This problem depends on whether we can tell the difference between two balls of the same color. (And whether you can tell the difference between two children, but I'm assuming that's so.) Your statement doesn't make clear which case you're looking at. Unfortunately, I'm having trouble coming up with an elegant solution in either case, but I have some comments.

(1) Balls of the same color are distinguishable. Here, the space of possibilities has size equal to the number of ways to choose four pairs of balls (that's given by the multinomial coefficient $\binom{8}{2,2,2,2} =\frac{8!}{(2!)^4} = 2,520$) multiplied by the number of ways of distributing those four pairs to the four children (which is just $4! =24$). So the space has size 60,480. If you reason along similar lines to compute the number of ways to distribute balls so that at least one child gets two balls of the same color you'll wind up doing some double-counting so I think some kind of inclusion-exclusion is necessary.

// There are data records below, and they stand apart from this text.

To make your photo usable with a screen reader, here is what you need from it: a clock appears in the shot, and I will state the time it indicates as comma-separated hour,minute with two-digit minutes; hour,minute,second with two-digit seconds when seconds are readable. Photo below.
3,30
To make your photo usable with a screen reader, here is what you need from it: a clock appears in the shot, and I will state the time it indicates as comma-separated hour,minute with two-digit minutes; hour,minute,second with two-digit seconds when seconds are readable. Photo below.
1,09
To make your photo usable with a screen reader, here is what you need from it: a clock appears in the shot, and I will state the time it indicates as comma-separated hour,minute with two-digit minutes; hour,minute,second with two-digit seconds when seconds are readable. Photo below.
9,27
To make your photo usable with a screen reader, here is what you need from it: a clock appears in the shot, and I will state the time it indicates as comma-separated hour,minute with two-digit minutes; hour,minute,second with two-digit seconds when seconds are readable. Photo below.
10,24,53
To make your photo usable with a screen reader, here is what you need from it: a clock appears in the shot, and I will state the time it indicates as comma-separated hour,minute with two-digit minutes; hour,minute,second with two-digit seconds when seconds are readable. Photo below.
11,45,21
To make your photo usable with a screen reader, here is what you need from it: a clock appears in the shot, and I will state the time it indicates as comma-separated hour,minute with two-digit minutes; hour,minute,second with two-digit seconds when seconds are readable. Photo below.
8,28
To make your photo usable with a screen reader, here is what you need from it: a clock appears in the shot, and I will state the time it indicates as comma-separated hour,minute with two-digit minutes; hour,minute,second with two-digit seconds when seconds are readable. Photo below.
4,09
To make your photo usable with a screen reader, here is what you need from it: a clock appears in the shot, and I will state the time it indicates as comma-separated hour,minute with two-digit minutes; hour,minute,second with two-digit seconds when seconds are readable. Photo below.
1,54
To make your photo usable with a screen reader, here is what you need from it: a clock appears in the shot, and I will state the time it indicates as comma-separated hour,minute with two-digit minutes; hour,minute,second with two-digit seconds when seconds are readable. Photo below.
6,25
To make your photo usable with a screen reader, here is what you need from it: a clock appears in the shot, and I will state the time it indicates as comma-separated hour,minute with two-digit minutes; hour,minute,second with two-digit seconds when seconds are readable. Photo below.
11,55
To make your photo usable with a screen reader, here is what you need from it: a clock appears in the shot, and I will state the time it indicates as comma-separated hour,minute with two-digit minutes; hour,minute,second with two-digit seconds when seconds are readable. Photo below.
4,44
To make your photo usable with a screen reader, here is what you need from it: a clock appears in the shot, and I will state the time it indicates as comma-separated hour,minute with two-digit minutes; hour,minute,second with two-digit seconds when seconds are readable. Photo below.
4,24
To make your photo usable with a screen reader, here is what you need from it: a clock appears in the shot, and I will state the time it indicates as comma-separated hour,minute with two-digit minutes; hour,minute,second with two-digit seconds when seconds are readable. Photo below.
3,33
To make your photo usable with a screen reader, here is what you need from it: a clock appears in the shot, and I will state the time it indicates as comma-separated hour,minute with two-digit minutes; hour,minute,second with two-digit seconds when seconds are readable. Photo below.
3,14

(2) Balls of the same color are not distinguishable. The number of ways to distribute the balls here so that no child gets two balls of the same color is equal to the number of 2-regular bipartite graphs where the vertex set is bipartitioned into two sets of four vertices and with no multiple edges. An edge $(i,j)$ in such a graph means that child $i$ gets a ball of color $j$. The fact that it's 2-regular means every child gets exactly two balls and that there are two balls of each color. The size of the bipartition means that there are four children and four types of balls. Similarly, the total number of ways to distribute the balls is equal to the same number of graphs, but where we allow multiple edges. I know of no formulas to compute either quantity in general, though.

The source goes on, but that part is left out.